— ASSIGNED TASK 1 —
List every number that appears in the notes on theory and hypothesis, each with the unit or item it goes with.
— ASSIGNED TASK 2 —
According to the notes on theory and hypothesis, where do black swans exist?
— ASSIGNED TASK 3 —
In the notes on theory and hypothesis, copy out the part that opens with the words containing "A theory is" and closes with "prove it wrong.".

— STUDY TEXT —
--------

The exam loves to drill the distinction between theory and hypothesis:

A theory is a general framework. The theory of gravity.
A hypothesis is a specific, falsifiable prediction. "If I throw this ball at 2 m/s at 45°, it will land in 0.3 seconds."

Falsifiability — the Karl Popper rule

A scientific hypothesis must be falsifiable: there must exist some possible observation that would prove it wrong.

*"No amount of experimentation can ever prove me right, but a single experiment can prove me wrong."* — Einstein

The classic illustration: *"All swans are white."* Observing 100 white swans does not prove the hypothesis. It merely *fails to refute* it. The hypothesis would be falsified by observing a single black swan (which, famously, exists in Australia).

You can never confirm a universal claim by accumulating supporting cases; you can only fail to refute it.

--------

— RECORDS SUPPLIED —
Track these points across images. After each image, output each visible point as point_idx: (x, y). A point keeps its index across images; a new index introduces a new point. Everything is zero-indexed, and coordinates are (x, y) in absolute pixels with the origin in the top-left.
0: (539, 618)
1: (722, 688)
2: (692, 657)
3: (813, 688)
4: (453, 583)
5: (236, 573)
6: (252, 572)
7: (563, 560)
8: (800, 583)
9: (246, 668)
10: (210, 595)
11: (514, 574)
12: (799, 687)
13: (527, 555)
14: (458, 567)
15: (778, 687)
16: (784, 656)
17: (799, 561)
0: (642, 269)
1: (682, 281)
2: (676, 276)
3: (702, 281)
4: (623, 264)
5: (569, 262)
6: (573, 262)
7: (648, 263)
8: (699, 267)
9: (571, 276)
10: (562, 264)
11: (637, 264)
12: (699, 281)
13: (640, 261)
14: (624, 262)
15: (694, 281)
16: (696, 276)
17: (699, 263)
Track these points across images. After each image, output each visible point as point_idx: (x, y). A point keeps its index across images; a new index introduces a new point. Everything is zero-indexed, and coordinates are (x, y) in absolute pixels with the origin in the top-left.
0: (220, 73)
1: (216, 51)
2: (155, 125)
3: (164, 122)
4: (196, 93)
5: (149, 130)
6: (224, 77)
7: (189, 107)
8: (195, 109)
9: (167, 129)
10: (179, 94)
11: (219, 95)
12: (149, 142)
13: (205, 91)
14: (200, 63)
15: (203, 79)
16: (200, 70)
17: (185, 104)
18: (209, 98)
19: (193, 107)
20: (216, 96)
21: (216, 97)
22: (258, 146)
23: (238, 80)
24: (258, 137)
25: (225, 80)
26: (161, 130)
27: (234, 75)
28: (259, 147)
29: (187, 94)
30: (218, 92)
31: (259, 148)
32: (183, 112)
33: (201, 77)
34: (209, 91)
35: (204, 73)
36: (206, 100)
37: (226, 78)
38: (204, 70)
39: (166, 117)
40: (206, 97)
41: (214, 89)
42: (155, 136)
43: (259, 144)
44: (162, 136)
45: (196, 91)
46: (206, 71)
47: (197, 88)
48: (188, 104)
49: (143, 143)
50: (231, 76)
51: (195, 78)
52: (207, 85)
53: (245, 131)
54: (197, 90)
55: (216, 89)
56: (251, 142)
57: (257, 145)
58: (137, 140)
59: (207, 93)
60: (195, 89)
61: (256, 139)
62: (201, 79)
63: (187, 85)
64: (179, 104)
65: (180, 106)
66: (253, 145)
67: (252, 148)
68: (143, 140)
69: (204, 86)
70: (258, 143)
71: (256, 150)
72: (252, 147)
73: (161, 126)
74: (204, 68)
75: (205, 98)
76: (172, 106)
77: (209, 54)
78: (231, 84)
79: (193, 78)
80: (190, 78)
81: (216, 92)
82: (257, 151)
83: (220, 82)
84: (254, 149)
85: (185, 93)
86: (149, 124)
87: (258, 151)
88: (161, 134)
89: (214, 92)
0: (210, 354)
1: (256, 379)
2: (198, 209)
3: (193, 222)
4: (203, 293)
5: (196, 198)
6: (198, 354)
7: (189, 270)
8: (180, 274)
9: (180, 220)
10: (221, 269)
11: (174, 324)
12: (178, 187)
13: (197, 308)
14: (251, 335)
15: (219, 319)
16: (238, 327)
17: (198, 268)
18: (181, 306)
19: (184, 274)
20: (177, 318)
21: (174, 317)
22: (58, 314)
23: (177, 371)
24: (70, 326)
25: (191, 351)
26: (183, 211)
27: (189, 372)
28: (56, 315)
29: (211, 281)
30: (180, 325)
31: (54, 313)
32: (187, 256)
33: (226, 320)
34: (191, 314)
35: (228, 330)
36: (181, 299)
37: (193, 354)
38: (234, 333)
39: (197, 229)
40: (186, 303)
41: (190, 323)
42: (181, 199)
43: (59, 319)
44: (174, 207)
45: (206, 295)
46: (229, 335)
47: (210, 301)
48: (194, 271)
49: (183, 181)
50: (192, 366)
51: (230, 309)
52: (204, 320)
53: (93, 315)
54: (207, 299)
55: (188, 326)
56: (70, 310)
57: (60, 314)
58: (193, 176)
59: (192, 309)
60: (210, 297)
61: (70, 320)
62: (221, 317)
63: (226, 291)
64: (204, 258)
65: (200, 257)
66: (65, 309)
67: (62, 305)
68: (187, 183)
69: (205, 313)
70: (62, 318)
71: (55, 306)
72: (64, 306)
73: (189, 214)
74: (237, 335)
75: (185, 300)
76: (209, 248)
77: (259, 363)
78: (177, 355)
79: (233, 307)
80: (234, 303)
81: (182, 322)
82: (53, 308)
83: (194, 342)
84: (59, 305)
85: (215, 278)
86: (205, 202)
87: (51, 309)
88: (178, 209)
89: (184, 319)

--------

— PROBLEM SOLUTION 1 —
2 (m/s), 45 (°), 0.3 (seconds), 100 (white swans)

— PROBLEM SOLUTION 2 —
In Australia.

— PROBLEM SOLUTION 3 —
A theory is a general framework. The theory of gravity.
A hypothesis is a specific, falsifiable prediction. "If I throw this ball at 2 m/s at 45°, it will land in 0.3 seconds."

Falsifiability — the Karl Popper rule

A scientific hypothesis must be falsifiable: there must exist some possible observation that would prove it wrong.